WHAT YOU NEED TO DO.
Once the line with "(3,3'-diaminobenzidine) immunohistochemical staining" is found in the entries below, print it and each following line exactly, stopping after the line with "is a histopathology"; print nothing else.

INFORMATION SUPPLIED.
..........

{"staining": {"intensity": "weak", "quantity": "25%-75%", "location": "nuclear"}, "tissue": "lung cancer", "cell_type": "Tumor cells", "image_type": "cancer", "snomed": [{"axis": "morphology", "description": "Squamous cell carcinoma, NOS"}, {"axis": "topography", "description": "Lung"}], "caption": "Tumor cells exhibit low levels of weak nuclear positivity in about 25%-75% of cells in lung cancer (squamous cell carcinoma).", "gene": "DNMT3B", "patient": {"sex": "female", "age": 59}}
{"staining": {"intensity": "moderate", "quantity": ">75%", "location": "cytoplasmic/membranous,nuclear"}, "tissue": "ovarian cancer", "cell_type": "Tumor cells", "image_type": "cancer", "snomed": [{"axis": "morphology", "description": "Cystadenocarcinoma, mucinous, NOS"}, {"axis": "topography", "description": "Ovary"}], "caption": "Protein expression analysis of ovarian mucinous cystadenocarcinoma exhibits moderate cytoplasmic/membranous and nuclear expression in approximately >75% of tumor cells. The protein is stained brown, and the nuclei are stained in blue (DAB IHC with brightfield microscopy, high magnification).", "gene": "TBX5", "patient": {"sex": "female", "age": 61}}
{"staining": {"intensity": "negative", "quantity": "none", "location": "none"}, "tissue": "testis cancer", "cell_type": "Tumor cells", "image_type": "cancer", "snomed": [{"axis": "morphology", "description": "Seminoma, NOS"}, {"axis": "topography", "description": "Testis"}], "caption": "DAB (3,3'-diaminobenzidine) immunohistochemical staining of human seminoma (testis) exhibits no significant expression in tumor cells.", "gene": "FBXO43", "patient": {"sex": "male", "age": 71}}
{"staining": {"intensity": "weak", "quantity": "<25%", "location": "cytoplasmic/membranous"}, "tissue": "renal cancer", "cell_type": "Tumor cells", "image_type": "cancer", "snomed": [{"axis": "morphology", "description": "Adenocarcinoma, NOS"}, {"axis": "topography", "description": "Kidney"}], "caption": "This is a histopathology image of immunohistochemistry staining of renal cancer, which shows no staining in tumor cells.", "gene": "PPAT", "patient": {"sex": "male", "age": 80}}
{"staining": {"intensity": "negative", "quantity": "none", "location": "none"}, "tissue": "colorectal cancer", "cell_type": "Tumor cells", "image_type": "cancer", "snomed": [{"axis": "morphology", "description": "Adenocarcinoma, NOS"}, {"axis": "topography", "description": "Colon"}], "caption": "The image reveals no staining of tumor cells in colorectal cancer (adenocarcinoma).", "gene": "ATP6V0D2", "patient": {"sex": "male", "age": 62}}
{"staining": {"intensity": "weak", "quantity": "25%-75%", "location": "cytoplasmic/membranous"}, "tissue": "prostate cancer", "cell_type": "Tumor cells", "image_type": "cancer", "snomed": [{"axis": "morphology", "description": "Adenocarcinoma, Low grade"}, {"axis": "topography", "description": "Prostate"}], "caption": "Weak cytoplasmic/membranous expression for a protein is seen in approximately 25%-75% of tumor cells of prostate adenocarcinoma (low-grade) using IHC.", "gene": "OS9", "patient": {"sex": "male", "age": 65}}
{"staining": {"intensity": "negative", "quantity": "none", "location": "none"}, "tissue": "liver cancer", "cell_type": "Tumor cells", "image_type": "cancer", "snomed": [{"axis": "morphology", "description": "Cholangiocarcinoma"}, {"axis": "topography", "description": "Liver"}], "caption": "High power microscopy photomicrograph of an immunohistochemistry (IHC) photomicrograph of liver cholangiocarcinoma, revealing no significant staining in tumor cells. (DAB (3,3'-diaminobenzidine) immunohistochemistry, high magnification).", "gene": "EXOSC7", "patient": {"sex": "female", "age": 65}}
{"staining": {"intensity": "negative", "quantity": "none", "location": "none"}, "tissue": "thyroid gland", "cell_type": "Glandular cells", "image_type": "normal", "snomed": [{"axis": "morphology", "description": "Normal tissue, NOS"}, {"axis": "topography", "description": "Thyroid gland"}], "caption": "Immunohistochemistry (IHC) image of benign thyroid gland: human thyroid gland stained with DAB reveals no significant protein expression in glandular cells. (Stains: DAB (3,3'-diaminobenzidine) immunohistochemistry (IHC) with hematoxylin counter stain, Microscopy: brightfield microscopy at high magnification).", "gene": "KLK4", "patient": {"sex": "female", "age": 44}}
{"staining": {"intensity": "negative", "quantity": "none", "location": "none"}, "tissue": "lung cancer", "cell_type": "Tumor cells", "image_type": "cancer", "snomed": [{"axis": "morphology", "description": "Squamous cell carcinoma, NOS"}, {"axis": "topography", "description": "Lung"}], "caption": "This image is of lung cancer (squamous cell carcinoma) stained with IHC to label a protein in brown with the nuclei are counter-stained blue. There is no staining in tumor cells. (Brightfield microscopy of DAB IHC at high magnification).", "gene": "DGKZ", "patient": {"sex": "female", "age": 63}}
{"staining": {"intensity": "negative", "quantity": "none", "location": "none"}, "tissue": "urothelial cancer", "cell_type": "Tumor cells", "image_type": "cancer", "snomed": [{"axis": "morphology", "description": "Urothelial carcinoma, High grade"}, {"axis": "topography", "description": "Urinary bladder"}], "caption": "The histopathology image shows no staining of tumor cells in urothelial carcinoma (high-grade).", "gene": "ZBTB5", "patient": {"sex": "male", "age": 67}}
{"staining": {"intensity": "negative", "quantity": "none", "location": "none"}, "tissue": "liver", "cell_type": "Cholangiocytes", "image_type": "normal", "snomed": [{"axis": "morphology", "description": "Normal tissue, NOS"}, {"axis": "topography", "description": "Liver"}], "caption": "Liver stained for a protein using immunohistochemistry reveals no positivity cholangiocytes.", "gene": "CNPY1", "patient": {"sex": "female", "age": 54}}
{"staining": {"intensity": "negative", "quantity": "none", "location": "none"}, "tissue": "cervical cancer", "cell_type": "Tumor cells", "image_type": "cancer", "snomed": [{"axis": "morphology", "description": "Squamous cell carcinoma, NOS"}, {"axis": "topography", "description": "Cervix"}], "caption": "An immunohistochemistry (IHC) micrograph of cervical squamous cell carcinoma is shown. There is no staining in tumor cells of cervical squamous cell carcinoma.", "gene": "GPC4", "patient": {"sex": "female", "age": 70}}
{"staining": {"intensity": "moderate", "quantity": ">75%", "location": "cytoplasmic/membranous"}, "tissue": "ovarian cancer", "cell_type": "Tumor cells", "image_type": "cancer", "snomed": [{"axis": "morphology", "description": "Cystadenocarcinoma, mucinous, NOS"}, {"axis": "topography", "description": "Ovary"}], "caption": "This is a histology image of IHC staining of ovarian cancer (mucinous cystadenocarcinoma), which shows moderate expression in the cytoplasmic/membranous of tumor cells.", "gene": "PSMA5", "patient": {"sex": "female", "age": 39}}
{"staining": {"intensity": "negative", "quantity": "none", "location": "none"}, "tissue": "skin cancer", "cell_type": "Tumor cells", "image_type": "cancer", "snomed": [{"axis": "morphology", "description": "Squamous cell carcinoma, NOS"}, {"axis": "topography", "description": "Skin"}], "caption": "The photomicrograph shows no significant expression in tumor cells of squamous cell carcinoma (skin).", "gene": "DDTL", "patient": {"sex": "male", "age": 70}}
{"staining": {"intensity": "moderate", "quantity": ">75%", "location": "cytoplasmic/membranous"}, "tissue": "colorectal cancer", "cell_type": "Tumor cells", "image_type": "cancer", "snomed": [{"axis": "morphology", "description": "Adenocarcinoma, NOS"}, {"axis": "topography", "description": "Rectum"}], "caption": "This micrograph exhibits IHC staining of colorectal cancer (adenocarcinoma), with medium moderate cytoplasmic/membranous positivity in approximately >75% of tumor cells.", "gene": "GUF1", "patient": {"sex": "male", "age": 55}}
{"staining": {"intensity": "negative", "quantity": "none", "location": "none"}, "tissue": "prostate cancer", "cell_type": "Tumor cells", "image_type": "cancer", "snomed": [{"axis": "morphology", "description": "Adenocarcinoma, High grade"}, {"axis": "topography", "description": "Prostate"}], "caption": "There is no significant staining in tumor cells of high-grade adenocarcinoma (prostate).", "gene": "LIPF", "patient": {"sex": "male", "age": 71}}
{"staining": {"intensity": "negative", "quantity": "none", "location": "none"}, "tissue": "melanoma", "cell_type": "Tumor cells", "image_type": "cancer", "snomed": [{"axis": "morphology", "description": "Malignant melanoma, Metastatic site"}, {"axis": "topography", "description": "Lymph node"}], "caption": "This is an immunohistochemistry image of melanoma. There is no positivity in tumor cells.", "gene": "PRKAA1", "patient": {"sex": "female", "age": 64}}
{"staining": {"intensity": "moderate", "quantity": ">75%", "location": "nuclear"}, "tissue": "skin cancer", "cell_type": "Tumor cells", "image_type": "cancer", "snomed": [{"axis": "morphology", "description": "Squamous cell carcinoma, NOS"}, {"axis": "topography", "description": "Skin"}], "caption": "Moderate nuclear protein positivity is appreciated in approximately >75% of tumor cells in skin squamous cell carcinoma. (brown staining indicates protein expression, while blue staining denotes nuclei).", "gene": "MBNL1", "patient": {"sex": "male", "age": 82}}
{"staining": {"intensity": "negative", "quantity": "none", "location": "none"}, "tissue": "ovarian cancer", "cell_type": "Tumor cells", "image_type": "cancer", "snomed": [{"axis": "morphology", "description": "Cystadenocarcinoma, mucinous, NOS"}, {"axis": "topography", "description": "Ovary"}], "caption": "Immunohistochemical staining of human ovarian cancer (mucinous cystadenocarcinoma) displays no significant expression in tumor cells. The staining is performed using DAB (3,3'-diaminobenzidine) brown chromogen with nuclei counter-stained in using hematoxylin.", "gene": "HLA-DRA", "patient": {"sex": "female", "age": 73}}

..........

RESPONSE.
{"staining": {"intensity": "negative", "quantity": "none", "location": "none"}, "tissue": "testis cancer", "cell_type": "Tumor cells", "image_type": "cancer", "snomed": [{"axis": "morphology", "description": "Seminoma, NOS"}, {"axis": "topography", "description": "Testis"}], "caption": "DAB (3,3'-diaminobenzidine) immunohistochemical staining of human seminoma (testis) exhibits no significant expression in tumor cells.", "gene": "FBXO43", "patient": {"sex": "male", "age": 71}}
{"staining": {"intensity": "weak", "quantity": "<25%", "location": "cytoplasmic/membranous"}, "tissue": "renal cancer", "cell_type": "Tumor cells", "image_type": "cancer", "snomed": [{"axis": "morphology", "description": "Adenocarcinoma, NOS"}, {"axis": "topography", "description": "Kidney"}], "caption": "This is a histopathology image of immunohistochemistry staining of renal cancer, which shows no staining in tumor cells.", "gene": "PPAT", "patient": {"sex": "male", "age": 80}}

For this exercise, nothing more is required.